Jakarta, SAWIT INDONESIA – PT Mutuagung Lestari Tbk meraup pendapatan mencapai Rp308,84 Miliar sepanjang 2024, atau tumbuh 7,71% daripada tahun 2023 sebesar Rp286,70 Miliar. Informasi kinerja ini disampaikan perseroan dalam laporan keuangan yang dipublikasikan di Jakarta pada 14 Maret 2025.
Sumber utama pendapatan berasal dari jasa uji laboratoriumyang mencapai Rp126,54 Miliar dan sertifikasi produk sebesar Rp98,49 Miliar.
Seiring kenaikan pendapatan, beban pokok pendapatan perseroan meningkat 12,4% menjadi Rp169,7 Miliar pada Januari-Desember 2024, daripada periode sama 2023 sebesar Rp150,94 Miliar. Faktor penyebab kenaikan beban pokok pendapatan berasal dari kenaikan komponen gaji dan tunjangan.

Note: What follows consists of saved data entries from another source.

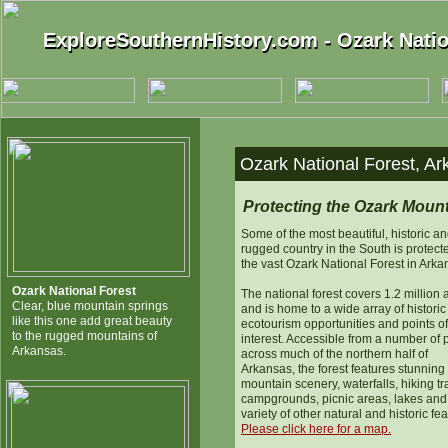
ExploreSouthernHistory.com - Ozark Natio
ExploreSouthernHistory.com - Ozark Natio
Ozark National Forest, Ar
Protecting the Ozark Moun
Some of the most beautiful, historic a
rugged country in the South is protect
the vast Ozark National Forest in Arka
Ozark National Forest
The national forest covers 1.2 million 
Clear, blue mountain springs
and is home to a wide array of historic 
like this one add great beauty
ecotourism opportunities and points of
to the rugged mountains of
interest. Accessible from a number of 
Arkansas.
across much of the northern half of
Arkansas, the forest features stunning
mountain scenery, waterfalls, hiking tra
campgrounds, picnic areas, lakes and
variety of other natural and historic fea
Please click here for a map.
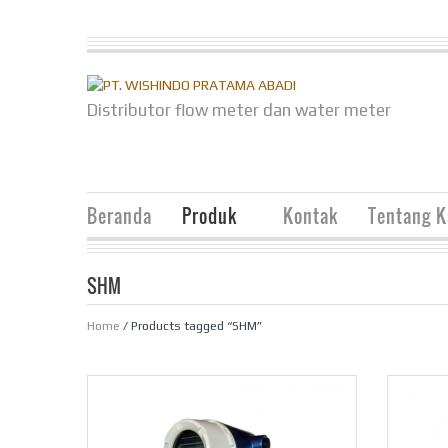
Distributor flow meter dan water meter
Beranda
Produk
Kontak
Tentang 
SHM
Home
/ Products tagged “SHM”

Namun, laba kotor perusahaan turun 2,46% jadi Rp139,11 miliar dibandingkan Januari-Desember 2023 sebesar Rp135,76 miliar.
Pada saat yang sama, beban usaha perseroan naik 16%, dari Rp84,12 miliar pada 2023, menjadi Rp97,51 miliar pada 2024. Hal ini mendorong laba usaha emiten berkode MUTU ini turun 24,4% jadi Rp41,5 miliar pada Januari-Desember 2024, dibanding Rp51,64 miliar pada Januari-Desember 2023.
Sementara itu, laba yang dapat diatribusikan kepada pemilik entitas induk turun 28,3% jadi Rp24,11 miliar pada Januari-Desember 2024, dibandingkan periode sama 2023 sebesar Rp30,9 miliar.